Using the sixfold schema of perfections described in chapter 2, we have found that our [Judaism] texts agree at some points, and differ widely at others. All of them perfect the superabundance of divine “grace,” stressing the excess of gifts poured into the world, or the “abundance” of divine mercy and goodness, extended in manifold ways. On the other hand, in another point of agreement, none of them perfect the non-circularity of grace, the notion that God gives without expectation of return … . Beyond these two points of agreement, however, the forms of perfection vary greatly. Some (e.g., Philo) tend toward the singularity of God’s benevolence (God as the cause of good alone); others (e.g., the Hodayot) let God’s mercy shine against the backdrop of his wrath and punishing judgment. Some (e.g., Philo and the Hodayot) suggest the efficacy of grace, attributing to God the human response that God’s grace elicits; others (e.g.,Wisdom of Solomon) show no interest in qualifying human agency in any such way. Some stress the priority of God’s benevolence, whether in a pre-creational determination of human destiny (the Hodayot) or in God’s prior causation of all human acts (Philo). Most strikingly, and most importantly for our study, some (e.g., the Hodayot and LAB; Ezra in 4 Ezra) stress the incongruity of divine mercy, while others (e.g., Philo, Wisdom, Uriel in 4 Ezra) do not. This is not because some have a “higher” or “purer” view of grace than others. This is only one of six possible perfections, and to decide that incongruity is the sine qua non of “grace”—as modern dictionary definitions (and the Christian tradition) tend to do—would be to skew our analysis from the beginning. It is just the case that our texts disagree on how they configure divine goodness in this regard, and it would be equally mistaken to regard the incongruity of grace as ubiquitous in Second Temple Judaism as to consider it absent from its repertoire of perfections.

Finally, grace is sent by God to form a new kind of community in the Roman empire.
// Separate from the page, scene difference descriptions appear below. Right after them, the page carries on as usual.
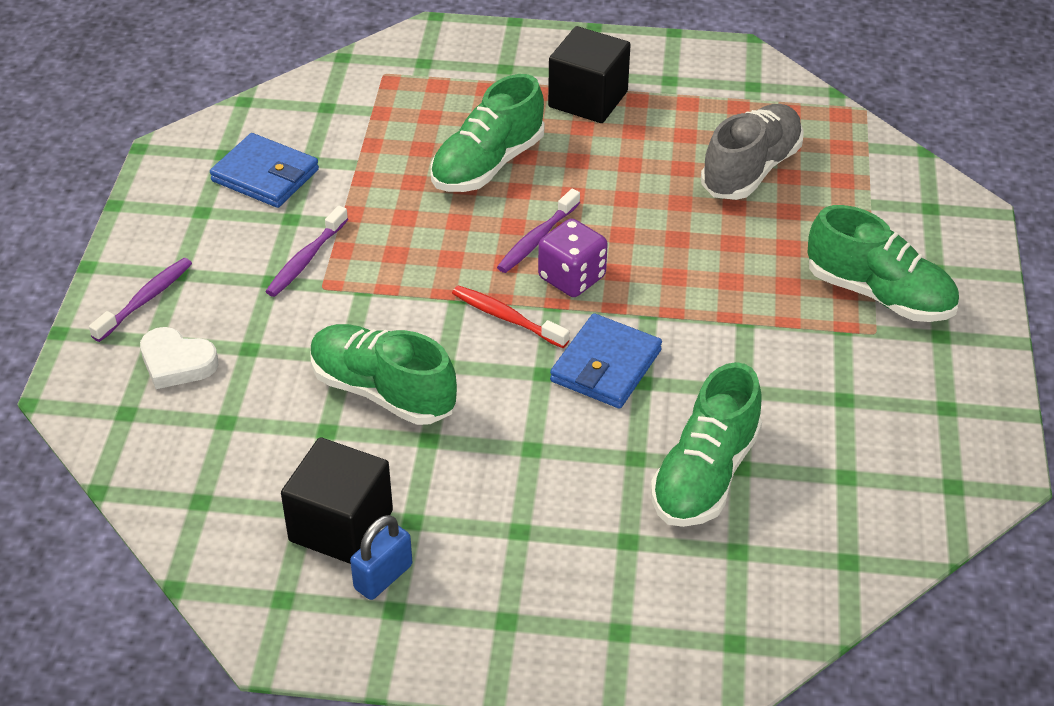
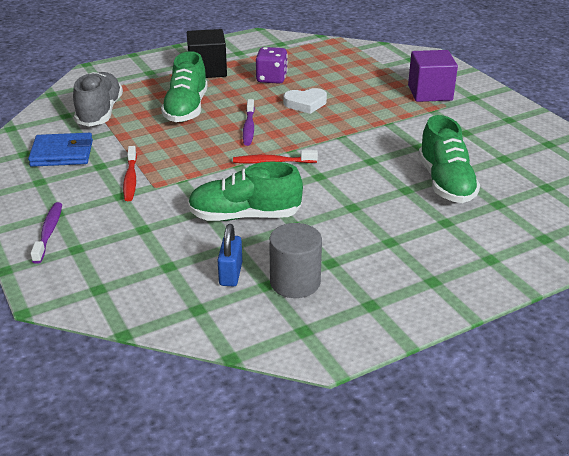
camera: 35 degrees left, 10 degrees down
white heart [140,327,218,389] -> white heart moved to [283,88,327,114]
purple toothbrush [265,206,348,297] -> red toothbrush [123,146,137,201]
black cube [281,437,393,564] -> grey cylinder [269,223,322,298]
blue padlock [350,515,412,600] -> blue padlock moved to [218,224,242,286]
purple dice [538,218,608,297] -> purple dice moved to [256,47,288,84]
blue wallet [550,313,662,409] -> none
grey shoe [701,104,804,200] -> grey shoe moved to [73,72,123,127]
green shoe [807,205,959,322] -> purple cube [408,50,458,102]

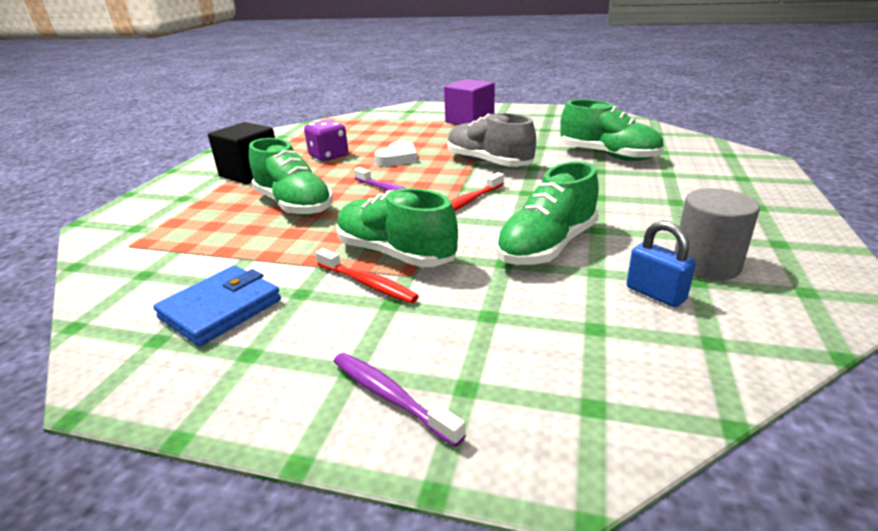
camera: 45 degrees left, 5 degrees down
grey shoe [73,72,123,127] -> grey shoe moved to [447,113,536,167]
none -> green shoe [336,188,458,267]

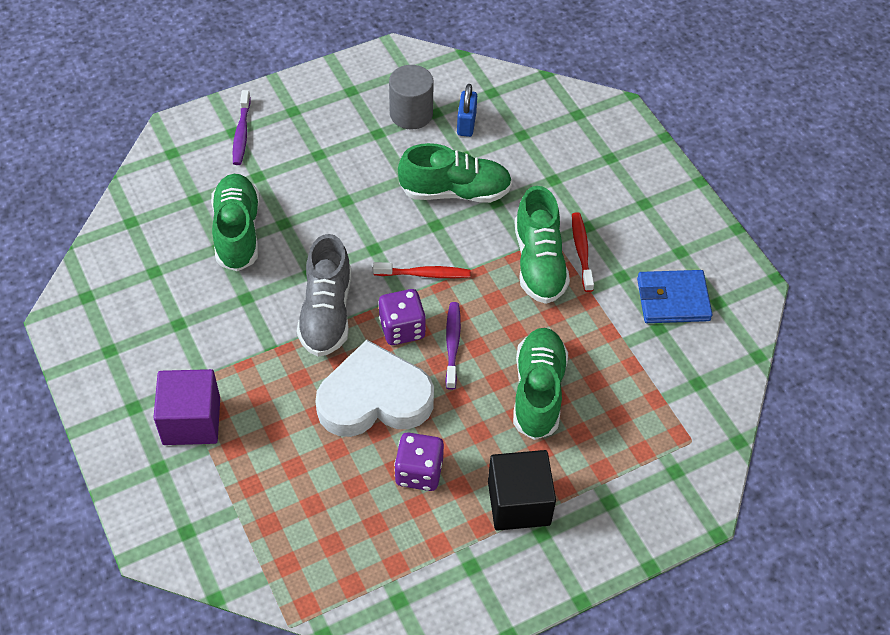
camera: 135 degrees left, 25 degrees up
purple toothbrush [333,353,466,447] -> purple toothbrush moved to [233,90,251,165]
white heart [375,141,417,167] -> white heart [315,340,434,437], size x1.92
none -> purple dice [379,289,426,345]

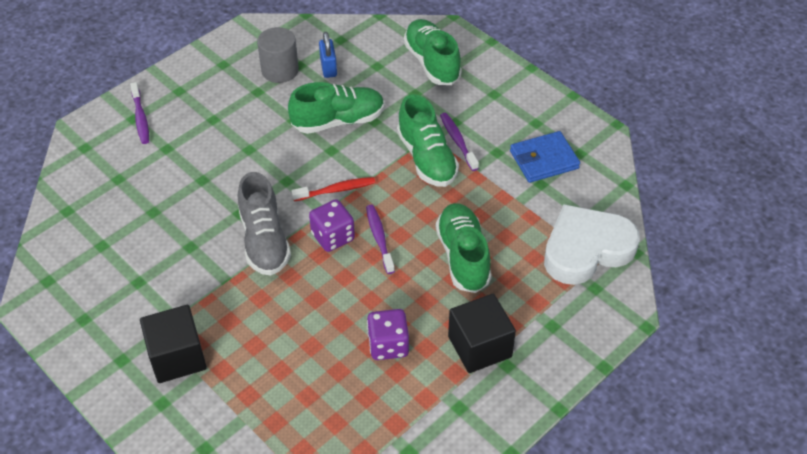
camera: 15 degrees left, 5 degrees down
purple cube [153,369,220,445] -> black cube [140,305,207,383]
green shoe [211,174,260,272] -> green shoe moved to [404,19,462,85]
white heart [315,340,434,437] -> white heart moved to [544,204,640,285]
red toothbrush [572,212,594,292] -> purple toothbrush [440,113,479,171]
One no longer marked by social worth but by God’s love and mercy to all, a mercy that creates a new kind of fellowship.

Barclay’s conclusions about the Pauline conception of grace, which was the goal of this book and which could only be answered once one understood what gift-giving was (and is) like and how both the Greco-Roman and Jewish worlds comprehended such grace—and which can’t be understood without patient examination of Paul’s letters to Galatia and Rome in context and narrative flow—are these: grace is christologically focused with a central element of incongruity at the communal level of forming an alternative society in the church. Barclay finds varying emphases on the perfection of superabundance, priority, singularity, and efficacy, but Paul’s theology of grace is not non-circular, that is, the apostle expects those who have experienced God’s grace to respond in love and grace.